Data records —

----------------

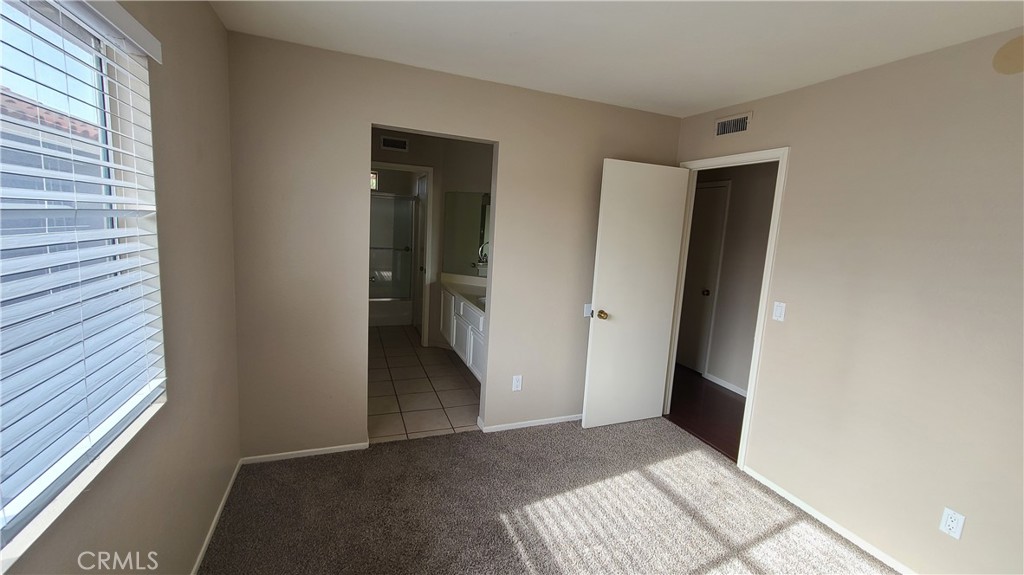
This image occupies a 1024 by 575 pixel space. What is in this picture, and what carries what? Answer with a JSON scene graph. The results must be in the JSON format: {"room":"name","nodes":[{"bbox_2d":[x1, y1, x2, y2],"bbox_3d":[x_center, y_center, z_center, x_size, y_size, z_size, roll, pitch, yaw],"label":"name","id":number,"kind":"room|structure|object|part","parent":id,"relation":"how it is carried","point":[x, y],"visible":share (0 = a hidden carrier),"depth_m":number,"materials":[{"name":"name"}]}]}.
{"room":"bedroom","nodes":[
{"label":"bedroom","id":0,"kind":"room"},
{"bbox_2d":[0,0,241,574],"bbox_3d":[-0.993,0.169,0.574,0.153,2.480,3.754,0,9,-22],"label":"left wall","id":1,"kind":"structure","parent":0,"point":[221,30],"depth_m":1.52,"materials":[{"name":"beige paint"}]},
{"bbox_2d":[0,0,167,568],"bbox_3d":[-1.067,-0.073,0.680,0.100,1.257,1.578,0,9,-22],"label":"window","id":2,"kind":"structure","parent":1,"relation":"in","point":[2,522],"depth_m":1.08,"materials":[{"name":"white plastic"}]},
{"bbox_2d":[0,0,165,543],"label":"window blinds","id":3,"kind":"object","parent":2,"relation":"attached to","point":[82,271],"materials":[{"name":"white plastic"}]},
{"bbox_2d":[190,458,242,574],"bbox_3d":[-1.087,1.314,0.968,0.013,0.057,3.154,0,9,-22],"label":"baseboard","id":4,"kind":"structure","parent":1,"relation":"attached to","point":[206,543],"depth_m":1.87,"materials":[{"name":"white paint"}]},
{"bbox_2d":[367,324,481,443],"bbox_3d":[-1.208,0.812,4.529,1.764,0.080,3.802,0,9,-22],"label":"tile floor","id":5,"kind":"structure","parent":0,"point":[386,393],"depth_m":3.54,"materials":[{"name":"beige tile"}]},
{"bbox_2d":[369,298,413,326],"bbox_3d":[-2.097,0.321,5.760,1.469,0.368,0.771,0,9,-22],"label":"bathtub","id":6,"kind":"object","parent":5,"relation":"on","point":[386,320],"visible":0.43,"depth_m":5.53,"materials":[{"name":"white"}]},
{"bbox_2d":[370,192,416,299],"bbox_3d":[-1.969,-0.545,5.467,1.370,1.476,0.086,0,9,-22],"label":"shower door","id":7,"kind":"structure","parent":6,"relation":"on","point":[391,199],"depth_m":5.57,"materials":[{"name":"glass"}]},
{"bbox_2d":[370,128,494,346],"bbox_3d":[-1.091,-0.477,4.502,1.983,2.506,0.882,0,9,-22],"label":"bathroom wall","id":8,"kind":"structure","parent":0,"point":[391,156],"depth_m":4.45,"materials":[{"name":"paint"}]},
{"bbox_2d":[370,170,378,190],"bbox_3d":[-2.309,-1.601,5.664,0.650,0.315,0.058,0,9,-22],"label":"bathroom window","id":9,"kind":"structure","parent":8,"relation":"in","point":[373,181],"depth_m":5.75,"materials":[{"name":"white glass"}]},
{"bbox_2d":[380,136,408,151],"bbox_3d":[-1.293,-1.574,4.230,0.289,0.126,0.011,0,9,-22],"label":"bathroom vent","id":10,"kind":"object","parent":8,"relation":"attached to","point":[386,141],"visible":1,"depth_m":4.23,"materials":[{"name":"white metal"}]},
{"bbox_2d":[370,162,433,343],"bbox_3d":[-1.394,-0.310,4.539,0.837,2.106,0.160,0,9,-22],"label":"bathroom door frame","id":11,"kind":"structure","parent":8,"relation":"attached to","point":[395,165],"depth_m":4.54,"materials":[{"name":"white paint"}]},
{"bbox_2d":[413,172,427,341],"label":"bathroom door","id":12,"kind":"structure","parent":11,"relation":"attached to","point":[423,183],"depth_m":5.10,"materials":[{"name":"white paint"}]},
{"bbox_2d":[439,285,484,381],"bbox_3d":[-0.319,0.404,3.893,0.530,0.856,1.869,0,9,-22],"label":"vanity cabinet","id":13,"kind":"object","parent":8,"relation":"attached to","point":[458,322],"visible":0.33,"depth_m":3.82,"materials":[{"name":"white paint"}]},
{"bbox_2d":[440,273,486,313],"bbox_3d":[-0.310,0.043,3.992,0.556,0.141,1.551,0,9,-22],"label":"vanity countertop","id":14,"kind":"structure","parent":13,"relation":"on","point":[465,294],"depth_m":4.13,"materials":[{"name":"white stone"}]},
{"bbox_2d":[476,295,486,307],"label":"sink","id":15,"kind":"object","parent":14,"relation":"in","point":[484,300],"visible":0.17,"depth_m":3.83,"materials":[{"name":"white ceramic"}]},
{"bbox_2d":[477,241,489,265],"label":"faucet","id":16,"kind":"object","parent":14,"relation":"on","point":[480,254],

----------------

Work instruction — All entries are to be retyped exactly. Omit any embedded images.

Solution for this exercise —
This image occupies a 1024 by 575 pixel space. What is in this picture, and what carries what? Answer with a JSON scene graph. The results must be in the JSON format: {"room":"name","nodes":[{"bbox_2d":[x1, y1, x2, y2],"bbox_3d":[x_center, y_center, z_center, x_size, y_size, z_size, roll, pitch, yaw],"label":"name","id":number,"kind":"room|structure|object|part","parent":id,"relation":"how it is carried","point":[x, y],"visible":share (0 = a hidden carrier),"depth_m":number,"materials":[{"name":"name"}]}]}.
{"room":"bedroom","nodes":[
{"label":"bedroom","id":0,"kind":"room"},
{"bbox_2d":[0,0,241,574],"bbox_3d":[-0.993,0.169,0.574,0.153,2.480,3.754,0,9,-22],"label":"left wall","id":1,"kind":"structure","parent":0,"point":[221,30],"depth_m":1.52,"materials":[{"name":"beige paint"}]},
{"bbox_2d":[0,0,167,568],"bbox_3d":[-1.067,-0.073,0.680,0.100,1.257,1.578,0,9,-22],"label":"window","id":2,"kind":"structure","parent":1,"relation":"in","point":[2,522],"depth_m":1.08,"materials":[{"name":"white plastic"}]},
{"bbox_2d":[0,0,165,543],"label":"window blinds","id":3,"kind":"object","parent":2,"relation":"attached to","point":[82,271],"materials":[{"name":"white plastic"}]},
{"bbox_2d":[190,458,242,574],"bbox_3d":[-1.087,1.314,0.968,0.013,0.057,3.154,0,9,-22],"label":"baseboard","id":4,"kind":"structure","parent":1,"relation":"attached to","point":[206,543],"depth_m":1.87,"materials":[{"name":"white paint"}]},
{"bbox_2d":[367,324,481,443],"bbox_3d":[-1.208,0.812,4.529,1.764,0.080,3.802,0,9,-22],"label":"tile floor","id":5,"kind":"structure","parent":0,"point":[386,393],"depth_m":3.54,"materials":[{"name":"beige tile"}]},
{"bbox_2d":[369,298,413,326],"bbox_3d":[-2.097,0.321,5.760,1.469,0.368,0.771,0,9,-22],"label":"bathtub","id":6,"kind":"object","parent":5,"relation":"on","point":[386,320],"visible":0.43,"depth_m":5.53,"materials":[{"name":"white"}]},
{"bbox_2d":[370,192,416,299],"bbox_3d":[-1.969,-0.545,5.467,1.370,1.476,0.086,0,9,-22],"label":"shower door","id":7,"kind":"structure","parent":6,"relation":"on","point":[391,199],"depth_m":5.57,"materials":[{"name":"glass"}]},
{"bbox_2d":[370,128,494,346],"bbox_3d":[-1.091,-0.477,4.502,1.983,2.506,0.882,0,9,-22],"label":"bathroom wall","id":8,"kind":"structure","parent":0,"point":[391,156],"depth_m":4.45,"materials":[{"name":"paint"}]},
{"bbox_2d":[370,170,378,190],"bbox_3d":[-2.309,-1.601,5.664,0.650,0.315,0.058,0,9,-22],"label":"bathroom window","id":9,"kind":"structure","parent":8,"relation":"in","point":[373,181],"depth_m":5.75,"materials":[{"name":"white glass"}]},
{"bbox_2d":[380,136,408,151],"bbox_3d":[-1.293,-1.574,4.230,0.289,0.126,0.011,0,9,-22],"label":"bathroom vent","id":10,"kind":"object","parent":8,"relation":"attached to","point":[386,141],"visible":1,"depth_m":4.23,"materials":[{"name":"white metal"}]},
{"bbox_2d":[370,162,433,343],"bbox_3d":[-1.394,-0.310,4.539,0.837,2.106,0.160,0,9,-22],"label":"bathroom door frame","id":11,"kind":"structure","parent":8,"relation":"attached to","point":[395,165],"depth_m":4.54,"materials":[{"name":"white paint"}]},
{"bbox_2d":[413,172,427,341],"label":"bathroom door","id":12,"kind":"structure","parent":11,"relation":"attached to","point":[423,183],"depth_m":5.10,"materials":[{"name":"white paint"}]},
{"bbox_2d":[439,285,484,381],"bbox_3d":[-0.319,0.404,3.893,0.530,0.856,1.869,0,9,-22],"label":"vanity cabinet","id":13,"kind":"object","parent":8,"relation":"attached to","point":[458,322],"visible":0.33,"depth_m":3.82,"materials":[{"name":"white paint"}]},
{"bbox_2d":[440,273,486,313],"bbox_3d":[-0.310,0.043,3.992,0.556,0.141,1.551,0,9,-22],"label":"vanity countertop","id":14,"kind":"structure","parent":13,"relation":"on","point":[465,294],"depth_m":4.13,"materials":[{"name":"white stone"}]},
{"bbox_2d":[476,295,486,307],"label":"sink","id":15,"kind":"object","parent":14,"relation":"in","point":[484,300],"visible":0.17,"depth_m":3.83,"materials":[{"name":"white ceramic"}]},
{"bbox_2d":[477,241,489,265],"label":"faucet","id":16,"kind":"object","parent":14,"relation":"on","point":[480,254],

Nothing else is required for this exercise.